TO-DO ITEM: Please set out the whole listing below as a numbered list, one line per item, with the blank lines dropped and the pictures left out.

■ ■ ■ ■ ■

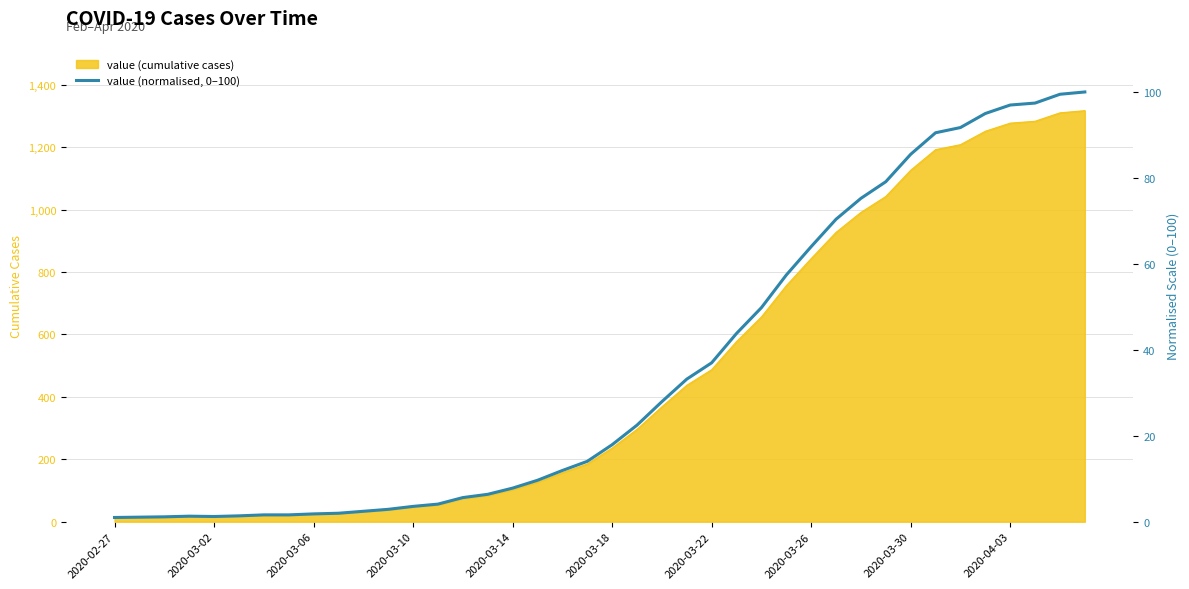

Is it true that the value at 2020-03-06 is 0.3?

False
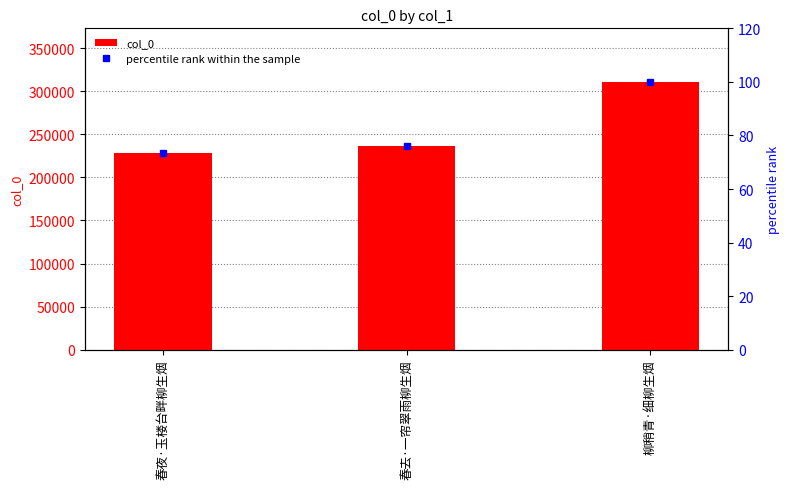

Between 柳稍青·细柳生烟 and 春去·一帘翠雨柳生烟, which is larger?

柳稍青·细柳生烟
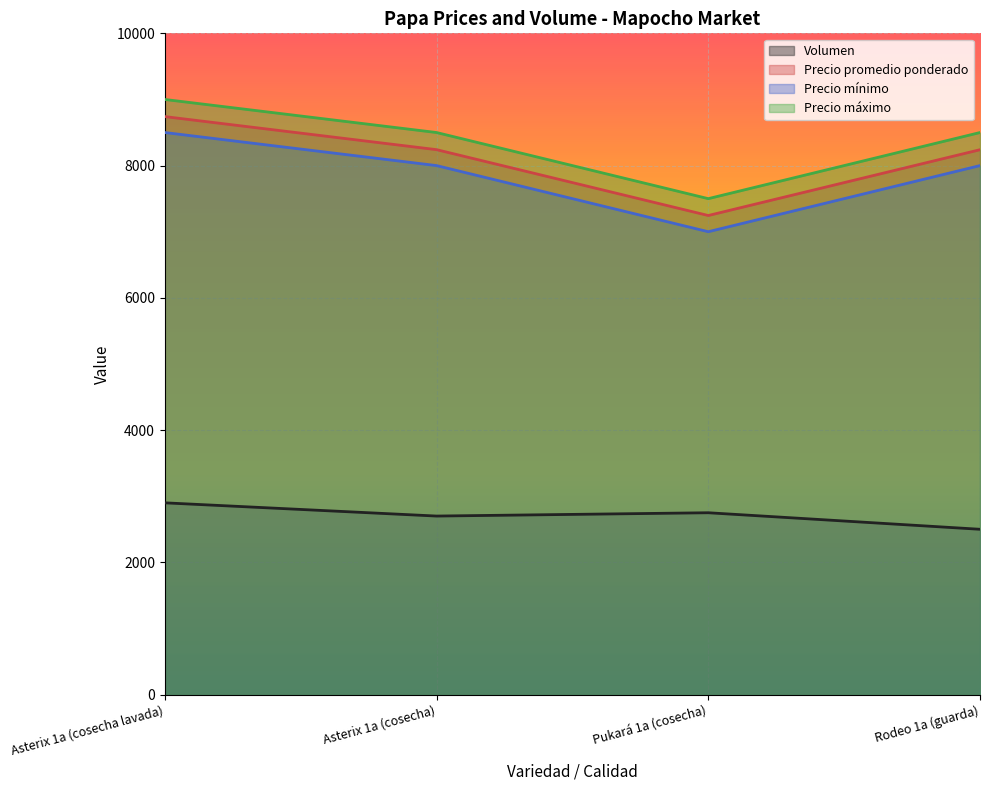

How many lines are shown in the chart?

4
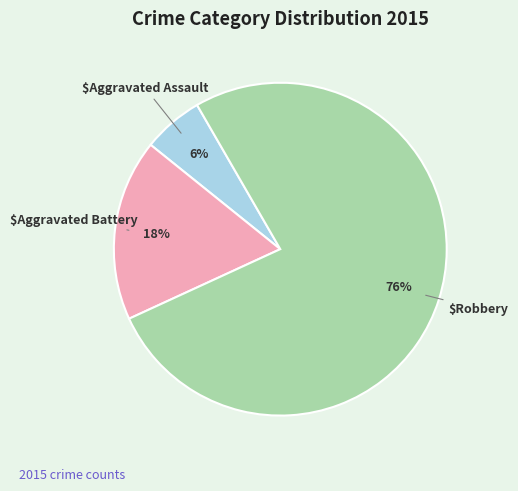

Count the number of slices in the pie.

3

■ ■ ■ ■ ■

RESULT:
1. Is it true that the value at 2020-03-06 is 0.3?
2. False
3. Between 柳稍青·细柳生烟 and 春去·一帘翠雨柳生烟, which is larger?
4. 柳稍青·细柳生烟
5. How many lines are shown in the chart?
6. 4
7. Count the number of slices in the pie.
8. 3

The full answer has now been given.